Replacing Untold Billions

Question

First:

Assume Earth's population is 8,037,860,611 and they have ID numbers 1 through 8,037,860,611

You make a set of cards numbered 1 through 8,037,860,611

A robot goes to each person in turn and shows them a card at random (cards get replaced)

If anyone is shown the number that matches their ID, I will GAIN $8,037,860,611 (one time only)

Second:

You pick a population size n, and these people get new ID numbers 1 through n

You make a set of cards numbered 1 through n

This time the robot gives each person a card, such that everyone has a unique card

If anyone has the card that matches their ID number, I will LOSE $8,037,860,611 (one time only)

The Question:

Assume your goal is to make me break even as much as is possible after doing these two things. What population size, n, do you choose and what is my expected value to the nearest cent?
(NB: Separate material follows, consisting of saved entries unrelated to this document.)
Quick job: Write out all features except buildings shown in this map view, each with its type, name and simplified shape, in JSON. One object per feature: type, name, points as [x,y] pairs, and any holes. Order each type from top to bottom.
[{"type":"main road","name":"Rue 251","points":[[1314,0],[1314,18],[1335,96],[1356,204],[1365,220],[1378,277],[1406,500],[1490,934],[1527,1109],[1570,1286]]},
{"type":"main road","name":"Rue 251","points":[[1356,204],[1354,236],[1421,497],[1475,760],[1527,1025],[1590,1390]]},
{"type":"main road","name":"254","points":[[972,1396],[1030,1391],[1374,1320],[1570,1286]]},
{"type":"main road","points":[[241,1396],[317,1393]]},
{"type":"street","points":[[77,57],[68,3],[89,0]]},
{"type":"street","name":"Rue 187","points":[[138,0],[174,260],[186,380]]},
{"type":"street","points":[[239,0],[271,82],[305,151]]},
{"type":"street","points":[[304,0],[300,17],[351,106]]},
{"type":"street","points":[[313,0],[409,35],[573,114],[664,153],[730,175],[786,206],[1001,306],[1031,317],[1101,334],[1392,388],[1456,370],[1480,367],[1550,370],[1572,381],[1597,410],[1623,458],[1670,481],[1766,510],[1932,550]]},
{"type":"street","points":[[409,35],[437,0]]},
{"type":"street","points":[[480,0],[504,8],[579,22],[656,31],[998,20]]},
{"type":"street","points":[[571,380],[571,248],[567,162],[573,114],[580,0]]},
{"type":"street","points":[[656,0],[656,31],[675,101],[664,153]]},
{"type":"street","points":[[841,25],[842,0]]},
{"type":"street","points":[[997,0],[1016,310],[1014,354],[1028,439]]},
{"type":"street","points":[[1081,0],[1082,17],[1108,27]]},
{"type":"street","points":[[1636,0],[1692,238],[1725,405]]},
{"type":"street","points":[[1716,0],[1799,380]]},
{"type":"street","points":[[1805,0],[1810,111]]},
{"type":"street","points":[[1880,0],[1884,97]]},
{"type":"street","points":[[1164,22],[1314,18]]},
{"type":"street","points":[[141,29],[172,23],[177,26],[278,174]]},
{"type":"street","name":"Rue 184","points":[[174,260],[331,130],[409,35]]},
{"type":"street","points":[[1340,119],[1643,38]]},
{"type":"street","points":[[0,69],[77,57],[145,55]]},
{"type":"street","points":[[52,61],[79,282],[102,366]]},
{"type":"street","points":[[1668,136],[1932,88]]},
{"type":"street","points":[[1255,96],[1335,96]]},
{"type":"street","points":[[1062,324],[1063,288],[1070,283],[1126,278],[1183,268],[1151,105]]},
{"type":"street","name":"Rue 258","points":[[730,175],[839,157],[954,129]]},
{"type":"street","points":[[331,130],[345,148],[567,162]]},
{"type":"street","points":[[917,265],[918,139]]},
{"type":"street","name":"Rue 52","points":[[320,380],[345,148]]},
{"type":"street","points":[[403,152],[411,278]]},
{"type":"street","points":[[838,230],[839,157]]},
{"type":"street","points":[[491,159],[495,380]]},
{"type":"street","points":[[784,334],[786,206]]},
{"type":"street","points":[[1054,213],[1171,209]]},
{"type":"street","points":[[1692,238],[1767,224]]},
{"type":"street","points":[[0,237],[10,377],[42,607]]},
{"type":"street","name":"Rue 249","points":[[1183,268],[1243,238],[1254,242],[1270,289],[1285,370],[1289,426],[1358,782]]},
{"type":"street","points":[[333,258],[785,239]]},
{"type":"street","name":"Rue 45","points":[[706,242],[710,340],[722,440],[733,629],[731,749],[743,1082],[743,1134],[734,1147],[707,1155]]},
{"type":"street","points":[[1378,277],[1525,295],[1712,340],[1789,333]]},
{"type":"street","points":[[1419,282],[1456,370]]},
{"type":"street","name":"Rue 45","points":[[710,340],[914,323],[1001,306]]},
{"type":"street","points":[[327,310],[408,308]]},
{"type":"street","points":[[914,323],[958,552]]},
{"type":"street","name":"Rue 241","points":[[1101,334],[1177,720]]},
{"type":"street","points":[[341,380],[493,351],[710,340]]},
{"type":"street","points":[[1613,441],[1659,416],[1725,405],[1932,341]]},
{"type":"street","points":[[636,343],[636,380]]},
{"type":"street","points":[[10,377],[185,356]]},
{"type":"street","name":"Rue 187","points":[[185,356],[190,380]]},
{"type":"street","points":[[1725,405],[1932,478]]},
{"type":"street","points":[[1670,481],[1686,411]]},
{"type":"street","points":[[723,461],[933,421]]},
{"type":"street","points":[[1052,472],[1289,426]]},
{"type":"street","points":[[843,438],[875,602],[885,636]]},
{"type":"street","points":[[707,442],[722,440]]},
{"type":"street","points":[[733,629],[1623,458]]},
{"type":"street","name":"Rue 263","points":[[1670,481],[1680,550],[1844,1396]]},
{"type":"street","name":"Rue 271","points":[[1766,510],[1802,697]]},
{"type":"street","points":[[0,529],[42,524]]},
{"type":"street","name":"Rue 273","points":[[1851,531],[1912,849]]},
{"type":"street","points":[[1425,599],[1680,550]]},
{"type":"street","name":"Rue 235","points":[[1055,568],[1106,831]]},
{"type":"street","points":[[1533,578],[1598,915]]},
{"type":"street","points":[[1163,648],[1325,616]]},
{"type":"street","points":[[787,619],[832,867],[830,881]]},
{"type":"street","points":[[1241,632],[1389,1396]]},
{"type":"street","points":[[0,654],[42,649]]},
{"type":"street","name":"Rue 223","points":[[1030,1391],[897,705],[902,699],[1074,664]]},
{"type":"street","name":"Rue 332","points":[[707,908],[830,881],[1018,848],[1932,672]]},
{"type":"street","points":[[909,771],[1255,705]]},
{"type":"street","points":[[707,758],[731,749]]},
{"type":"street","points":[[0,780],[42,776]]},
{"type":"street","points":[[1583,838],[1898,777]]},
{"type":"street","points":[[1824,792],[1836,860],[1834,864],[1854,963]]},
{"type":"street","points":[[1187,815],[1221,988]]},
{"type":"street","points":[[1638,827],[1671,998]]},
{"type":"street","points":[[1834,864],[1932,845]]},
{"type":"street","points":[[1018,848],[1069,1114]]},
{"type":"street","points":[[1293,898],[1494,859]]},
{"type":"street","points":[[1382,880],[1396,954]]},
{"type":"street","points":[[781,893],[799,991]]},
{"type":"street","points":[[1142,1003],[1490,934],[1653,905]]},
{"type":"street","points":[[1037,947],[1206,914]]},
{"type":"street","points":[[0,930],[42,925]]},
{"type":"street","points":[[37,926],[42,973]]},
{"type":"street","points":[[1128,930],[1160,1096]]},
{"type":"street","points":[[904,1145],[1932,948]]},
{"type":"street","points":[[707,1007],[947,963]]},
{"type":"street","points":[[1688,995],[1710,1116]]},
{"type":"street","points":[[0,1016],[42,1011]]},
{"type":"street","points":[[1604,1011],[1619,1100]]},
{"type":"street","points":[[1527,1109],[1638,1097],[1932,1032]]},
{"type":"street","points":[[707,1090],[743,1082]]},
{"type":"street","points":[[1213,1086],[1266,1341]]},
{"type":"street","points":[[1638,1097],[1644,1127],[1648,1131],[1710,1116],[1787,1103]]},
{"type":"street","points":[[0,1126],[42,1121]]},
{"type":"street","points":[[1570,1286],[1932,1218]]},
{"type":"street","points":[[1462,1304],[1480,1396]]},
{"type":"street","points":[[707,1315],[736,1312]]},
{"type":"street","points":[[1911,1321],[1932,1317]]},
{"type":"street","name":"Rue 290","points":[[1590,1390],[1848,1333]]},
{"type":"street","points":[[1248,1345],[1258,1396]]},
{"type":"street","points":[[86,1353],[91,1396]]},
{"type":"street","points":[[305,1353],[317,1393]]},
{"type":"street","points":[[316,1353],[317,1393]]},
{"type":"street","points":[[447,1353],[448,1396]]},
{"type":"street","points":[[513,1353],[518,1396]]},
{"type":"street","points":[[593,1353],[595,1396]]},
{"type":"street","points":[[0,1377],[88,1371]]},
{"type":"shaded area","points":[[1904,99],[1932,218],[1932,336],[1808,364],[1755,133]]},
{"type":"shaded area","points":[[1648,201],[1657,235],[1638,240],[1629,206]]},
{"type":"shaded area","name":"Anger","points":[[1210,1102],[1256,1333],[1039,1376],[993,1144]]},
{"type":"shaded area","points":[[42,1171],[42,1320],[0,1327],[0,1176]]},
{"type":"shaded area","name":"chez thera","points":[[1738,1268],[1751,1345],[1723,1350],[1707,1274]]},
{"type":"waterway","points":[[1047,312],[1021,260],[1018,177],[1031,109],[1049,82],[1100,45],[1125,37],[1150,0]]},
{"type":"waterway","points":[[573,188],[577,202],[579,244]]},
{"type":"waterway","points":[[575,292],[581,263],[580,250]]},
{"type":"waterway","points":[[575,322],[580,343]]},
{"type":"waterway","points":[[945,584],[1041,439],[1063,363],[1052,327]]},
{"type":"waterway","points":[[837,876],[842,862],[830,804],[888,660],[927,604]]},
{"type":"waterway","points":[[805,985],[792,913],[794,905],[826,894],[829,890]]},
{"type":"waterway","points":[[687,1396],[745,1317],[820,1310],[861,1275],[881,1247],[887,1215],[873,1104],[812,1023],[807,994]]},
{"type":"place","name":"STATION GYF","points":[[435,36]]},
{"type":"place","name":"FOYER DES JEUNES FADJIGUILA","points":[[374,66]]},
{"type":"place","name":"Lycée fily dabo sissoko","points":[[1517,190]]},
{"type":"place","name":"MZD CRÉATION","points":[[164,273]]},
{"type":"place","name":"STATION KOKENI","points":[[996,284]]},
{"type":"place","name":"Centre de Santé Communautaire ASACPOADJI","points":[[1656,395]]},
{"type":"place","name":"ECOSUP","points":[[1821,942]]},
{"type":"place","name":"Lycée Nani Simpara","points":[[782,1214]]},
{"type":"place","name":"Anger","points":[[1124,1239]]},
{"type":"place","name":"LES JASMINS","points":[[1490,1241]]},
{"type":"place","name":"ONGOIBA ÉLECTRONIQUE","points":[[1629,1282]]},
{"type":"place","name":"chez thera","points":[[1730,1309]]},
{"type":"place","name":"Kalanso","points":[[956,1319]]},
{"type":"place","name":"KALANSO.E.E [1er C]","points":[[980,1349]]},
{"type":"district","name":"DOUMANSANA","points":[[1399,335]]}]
You can have a perfect understanding of the formulas involved and still get the wrong answer. This question involves big numbers and high precision... something typical calculators have trouble with. You might have to additionally prove your methods or calculation tool don't run into this pitfall

Answer 1

Let $N=8037860611$ be the population of the Earth. Analysis of the first game:

By complementary counting, the probability of winning is $p_1=1-\left(1-\frac{1}{N}\right)^N$. Your expected winnings is hence $E_1=Np_1$. Taking a series expansion for $N\to\infty$: $$E_1=\frac{e-1}{e}N+\frac{1}{2e}+\mathcal{O}(N^{-1})=$5,080,896,941.40$$ Since $N^{-1}\ll0.01$, we ignore all higher order terms.

Analysis of the second game:

You win if the resulting permutation is a derangement on $n$ elements, which occurs $p_2=\frac{!n}{n!}=\frac{1}{n!}\left[\frac{n!}{e}\right]$ amount of the time, where $[x]$ is the nearest integer function. The magnitude of your expected losing is hence $E_2=N(1-p_2)$.

Solution:

Unlike the first game, the expectation of the second game is an easy computation to do, so we can manually search through values of $E_2$ for different values of $n$ to see which is closest to $E_1$. It turns out that the minimal absolute difference is achieved at $\boxed{n=13}$, in which case you expect to gain $E_1-E_2=\boxed{$0.10}$ on average.

Answer 2

@DanDan0101 calculates the value N were the expected gain is as close to \$0 as possible. I would interprete the goal to 'break even as much as possible' as meaning one should maximize the probability of gaining exactly \$0 and I will provide a solution for that.

Winning exactly \$0 can happen in two ways, either I win in the first part and lose in the second or I don't get anything in either step. Using DanDan0101' computation, the probability to win in the first game is $5080896942.57/8037860611=63.21\%$, in particular it is greater than $50\%$.

As the probabilities of the two steps are independent, this means I can maximize the chance of getting exactly \$0 if I lose the second game with $100\%$ probability which gives a combined probability of $63.21\%$. Now I can achieve a guaranteed loss in the second game by picking $N=1$.

With this strategy the expected average return is a lossof a few billion dollars but this maximizes the chance to get exactly \$0 which will happen almost two times out of three.